Au-delà d'El Fasher, les équipes de MSF à travers le Soudan ont constaté une détérioration généralisée de l'état nutritionnel des enfants ces derniers mois. Cette crise est alimentée par des facteurs concomitants, notamment l'insuffisance alimentaire, les maladies, l'insécurité, le manque de moyens de subsistance et des conditions de vie précaires.
Partout au Soudan, il est possible d'en faire davantage pour réduire les souffrances causées par la malnutrition. Nous appelons toutes les parties au conflit à permettre aux organisations humanitaires un accès sûr et sans entrave afin qu'elles puissent renforcer leurs services et contribuer à atténuer cette crise », déclare Myriam Laaroussi, coordinatrice d'urgence de MSF.

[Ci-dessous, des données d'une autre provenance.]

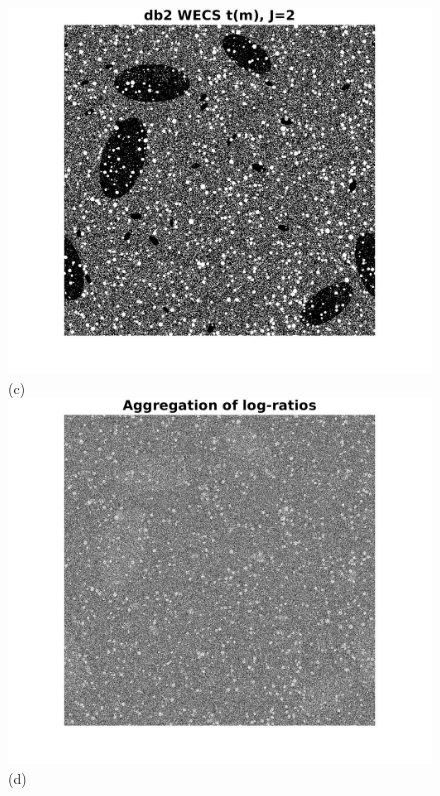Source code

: \documentclass[journal]{IEEEtran}
\begin{document}
\begin{figure}[htp!]
\includegraphics[scale=.1]{../../figs/corr_changes_tm}(c)
\includegraphics[scale=.1]{../../figs/corr_changes_logratios}(d)

\end{figure}
\end{document}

Les déplacements de population, qu'ils concernent des personnes se déplaçant à l'intérieur du Soudan ou en provenance d'autres pays, jouent également un rôle important dans l'aggravation de la malnutrition. Dans l'État du Nil Bleu, à l'est du Soudan, l'arrivée de Soudanais de retour du Soudan du Sud depuis juin a mis à rude épreuve les ressources existantes, déjà fragiles. Des milliers de familles vivent dans des camps de fortune, avec un accès limité à l'eau potable, à la nourriture et aux services d'hygiène, ce qui entraîne une épidémie de choléra persistante et une forte augmentation des décès infantiles, pourtant évitables.
Entre juillet et septembre, MSF a soigné 1 950 enfants souffrant de malnutrition sévère à l'hôpital universitaire de Damazin ; 100 enfants sont décédés, la plupart des suites d'une combinaison de choléra et de malnutrition aiguë.
Même lorsque les personnes déplacées peuvent rentrer chez elles, elles rencontrent souvent d'importantes difficultés pour se nourrir ou accéder aux services essentiels comme les soins médicaux. Dans l'État de Khartoum, la malnutrition s'est aggravée depuis juin, avec le retour de plus de 700 000 personnes dans des quartiers ravagés par la guerre, où l'accès à l'eau et aux soins de santé est limité. À l'hôpital Al Buluk d'Omdurman, dans l'État de Khartoum, 351 patients malnutris ont été admis en septembre, tandis qu’à l'hôpital Al Banjadeed de la ville de Khartoum, 46 % des enfants examinés lors des consultations étaient malnutris. L'aide humanitaire à Khartoum reste largement insuffisante, avec peu d'organisations présentes et d’importantes lacunes, à la fois dans l'aide d'urgence et dans les efforts de reconstruction à long terme.
De plus, l’ampleur réelle de la crise est probablement bien pire que ce qui a été rapporté. Sans un accès sûr et sans entrave aux populations à risque de la part des parties belligérantes, et sans un financement et un soutien humanitaire accrus de la part des organisations internationales, davantage d’enfants seront vulnérables à la crise de malnutrition prolongée qui frappe le Soudan.